Question

Question #8bcb2

Answer 1

The reaction releases 7.71 L of `"H"_2`.

Explanation:

Here are the steps to follow:

1. First, write the balanced equation for the reaction.

2. Use the molar mass to convert grams of `"Mg"` to moles of `"Mg"`.

3. Use the molar ratio between `"Mg"` and `"H"_2` to get the moles of `"H"_2`.

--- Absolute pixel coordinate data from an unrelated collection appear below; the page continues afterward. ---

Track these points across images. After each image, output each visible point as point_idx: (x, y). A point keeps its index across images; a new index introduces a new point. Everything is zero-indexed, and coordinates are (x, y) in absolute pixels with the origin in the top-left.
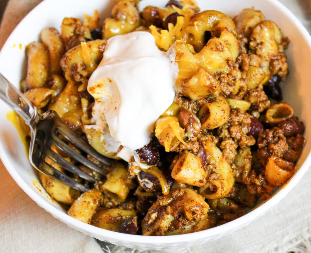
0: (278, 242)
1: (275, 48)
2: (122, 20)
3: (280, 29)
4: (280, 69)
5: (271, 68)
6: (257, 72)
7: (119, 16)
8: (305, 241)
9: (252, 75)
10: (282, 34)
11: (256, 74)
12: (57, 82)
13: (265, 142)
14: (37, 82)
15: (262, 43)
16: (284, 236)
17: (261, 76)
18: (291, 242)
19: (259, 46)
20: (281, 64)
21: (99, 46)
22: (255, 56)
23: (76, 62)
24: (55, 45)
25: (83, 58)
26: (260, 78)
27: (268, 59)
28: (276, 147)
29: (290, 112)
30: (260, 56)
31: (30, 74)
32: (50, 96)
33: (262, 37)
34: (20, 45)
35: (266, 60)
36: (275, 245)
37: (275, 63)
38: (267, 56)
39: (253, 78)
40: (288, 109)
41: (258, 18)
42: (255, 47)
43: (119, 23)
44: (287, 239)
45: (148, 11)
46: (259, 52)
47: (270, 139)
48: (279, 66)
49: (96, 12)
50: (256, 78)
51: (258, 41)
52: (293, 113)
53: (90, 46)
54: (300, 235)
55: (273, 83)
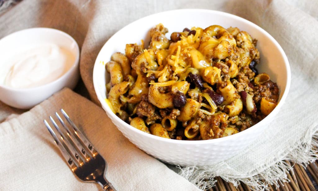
0: (275, 156)
1: (250, 44)
2: (161, 40)
3: (250, 36)
4: (256, 56)
5: (251, 55)
6: (245, 56)
7: (159, 38)
8: (290, 152)
9: (243, 58)
10: (252, 38)
11: (245, 58)
12: (130, 77)
13: (258, 91)
14: (118, 81)
15: (243, 42)
16: (277, 152)
17: (247, 58)
18: (282, 155)
19: (243, 43)
20: (256, 52)
21: (154, 51)
22: (241, 49)
23: (142, 61)
24: (124, 59)
25: (146, 59)
26: (247, 59)
27: (248, 50)
28: (265, 93)
29: (268, 78)
30: (244, 49)
31: (113, 77)
32: (129, 86)
33: (242, 39)
34: (103, 62)
35: (248, 51)
36: (274, 158)
37: (253, 52)
38: (247, 49)
39: (243, 60)
40: (266, 77)
41: (237, 31)
42: (240, 45)
43: (160, 42)
44: (279, 153)
45: (175, 35)
46: (243, 47)
47: (261, 89)
48: (255, 53)
49: (143, 41)
50: (245, 60)
51: (241, 41)
52: (269, 78)
53: (149, 51)
54: (287, 150)
55: (252, 66)
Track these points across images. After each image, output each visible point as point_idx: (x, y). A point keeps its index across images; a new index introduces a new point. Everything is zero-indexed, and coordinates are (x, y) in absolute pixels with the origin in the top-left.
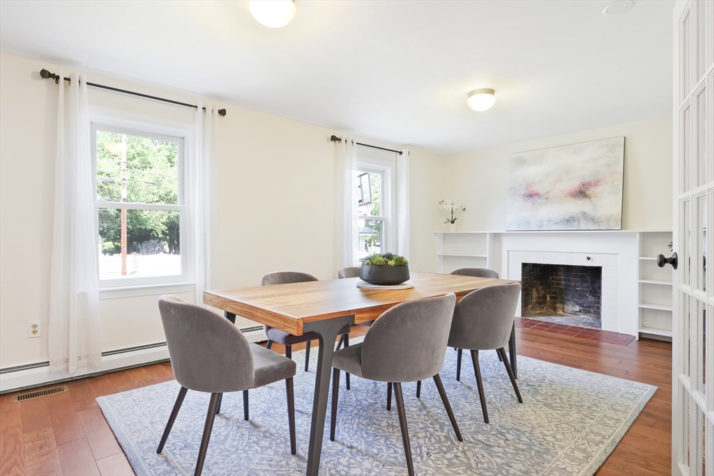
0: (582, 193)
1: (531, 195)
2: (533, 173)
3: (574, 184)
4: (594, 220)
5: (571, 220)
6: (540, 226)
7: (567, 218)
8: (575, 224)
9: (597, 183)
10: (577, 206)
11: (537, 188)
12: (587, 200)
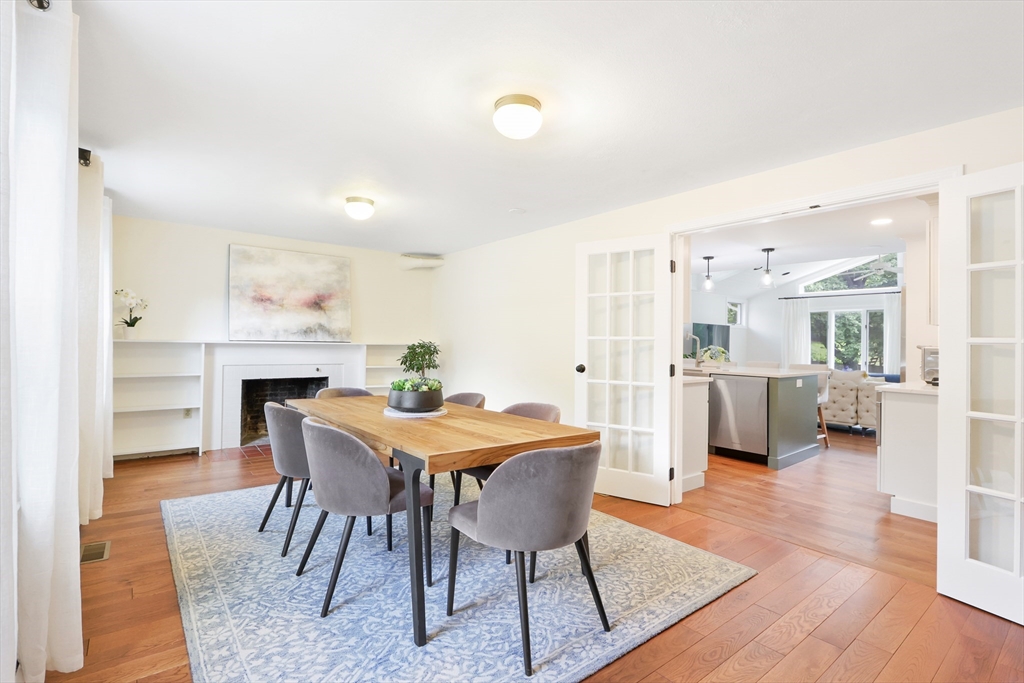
0: (317, 304)
1: (262, 299)
2: (264, 274)
3: (309, 294)
4: (328, 332)
5: (308, 331)
6: (276, 336)
7: (305, 328)
8: (313, 335)
9: (330, 296)
10: (312, 318)
11: (267, 293)
12: (322, 312)
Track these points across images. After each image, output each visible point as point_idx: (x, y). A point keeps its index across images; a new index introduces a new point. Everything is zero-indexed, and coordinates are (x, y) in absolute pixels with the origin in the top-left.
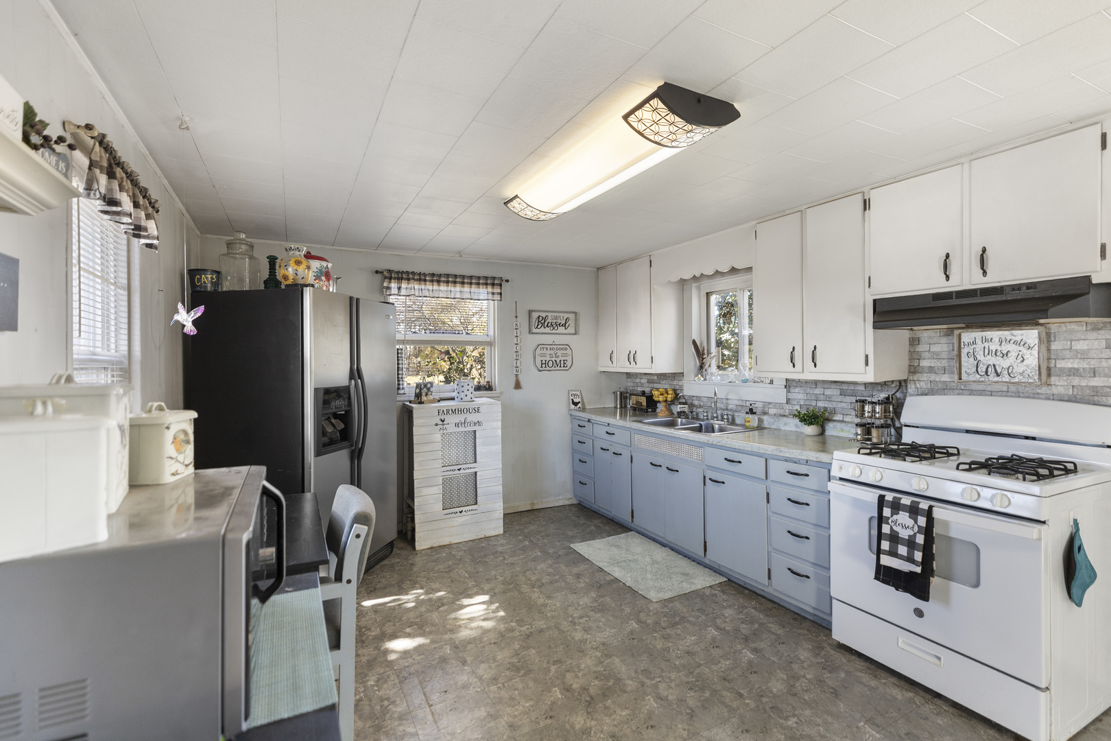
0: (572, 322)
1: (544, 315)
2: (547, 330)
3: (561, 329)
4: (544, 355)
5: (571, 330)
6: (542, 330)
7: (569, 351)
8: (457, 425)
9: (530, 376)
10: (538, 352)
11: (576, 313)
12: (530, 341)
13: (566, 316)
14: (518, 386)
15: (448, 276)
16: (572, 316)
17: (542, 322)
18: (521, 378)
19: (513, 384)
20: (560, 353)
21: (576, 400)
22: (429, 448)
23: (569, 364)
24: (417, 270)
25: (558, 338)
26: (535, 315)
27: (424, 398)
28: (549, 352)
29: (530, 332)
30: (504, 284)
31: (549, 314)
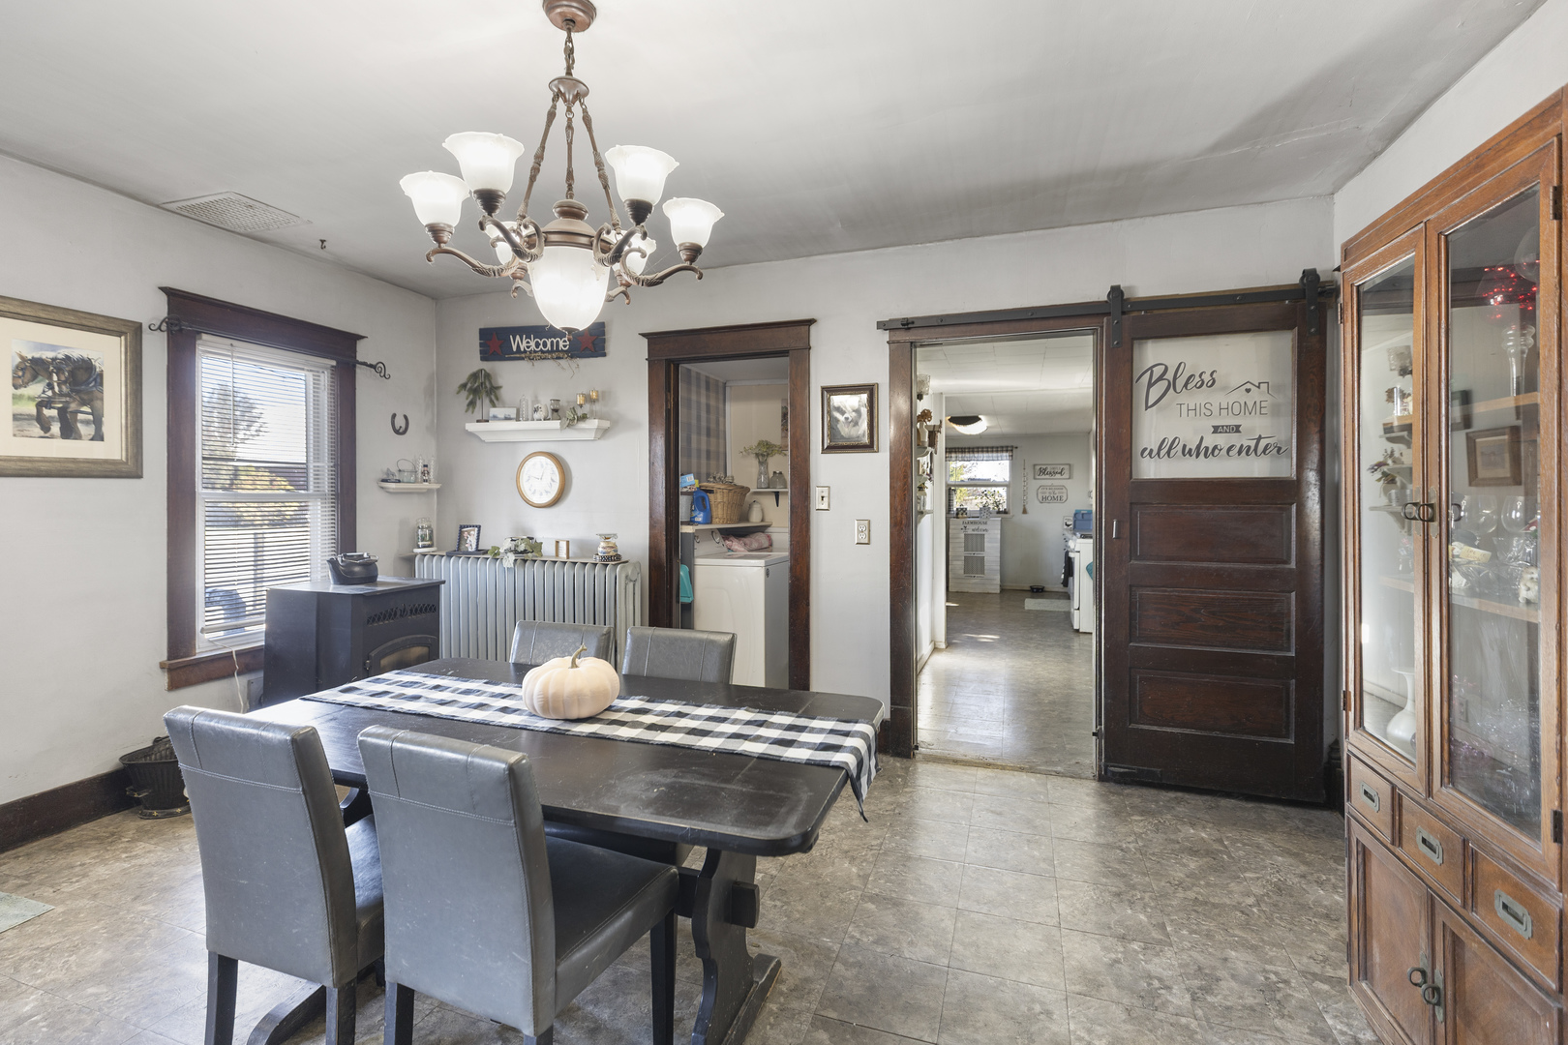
0: (1066, 471)
1: (1044, 467)
2: (1047, 476)
3: (1058, 476)
4: (1045, 493)
5: (1066, 476)
6: (1043, 477)
7: (1064, 490)
8: (973, 530)
9: (1034, 506)
10: (1040, 491)
11: (1070, 465)
12: (1034, 484)
13: (1062, 467)
14: (1025, 512)
15: (978, 448)
16: (1066, 467)
17: (1043, 471)
18: (1027, 507)
19: (1022, 510)
20: (1056, 491)
21: (1068, 523)
22: (958, 541)
23: (1064, 498)
24: (960, 446)
25: (1057, 480)
26: (1038, 467)
27: (960, 516)
28: (1048, 491)
29: (1035, 478)
30: (1014, 450)
31: (1049, 467)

4. Finally, use the molar volume to convert moles of `"H"_2` to litres of `"H"_2`

.

Let’s see how this works.

1. The balanced equation is

`"Mg" +"2HCl" → "MgCl"_2 + "H"_2`

2. Calculate the moles of `"Mg"`.

`8.25 color(red)(cancel(color(black)("g Mg"))) × "1 mol Mg"/(24.31 color(red)(cancel(color(black)("g Mg")))) = "0.339 mol Mg"`

3. Calculate the moles of `"H"_2`

The balanced equation tells us that `"1 mol Mg"` gives `"1 mol H"_2`. So,

`0.339 color(red)(cancel(color(black)("mol Mg"))) × ("1 mol H"_2)/(1 color(red)(cancel(color(black)("mol Mg")))) = "0.339 mol H"_2`

4. Calculate the volume of `"H"_2`

STP is defined as 0 °C and 1 bar.

Under these conditions, the volume of 1 mol of an ideal gas is 22.711 L.

To convert moles to litres at STP, we use the relation

`"22.711 L = 1 mol"`.

So,

`0.339 color(red)(cancel(color(black)("mol H"_2))) × ("22.711 L H"_2)/(1 color(red)(cancel(color(black)("mol H"_2)))) = "7.71 L H"_2`

Notice how we always write the conversion factors so that the units cancel to give the desired units for the answer.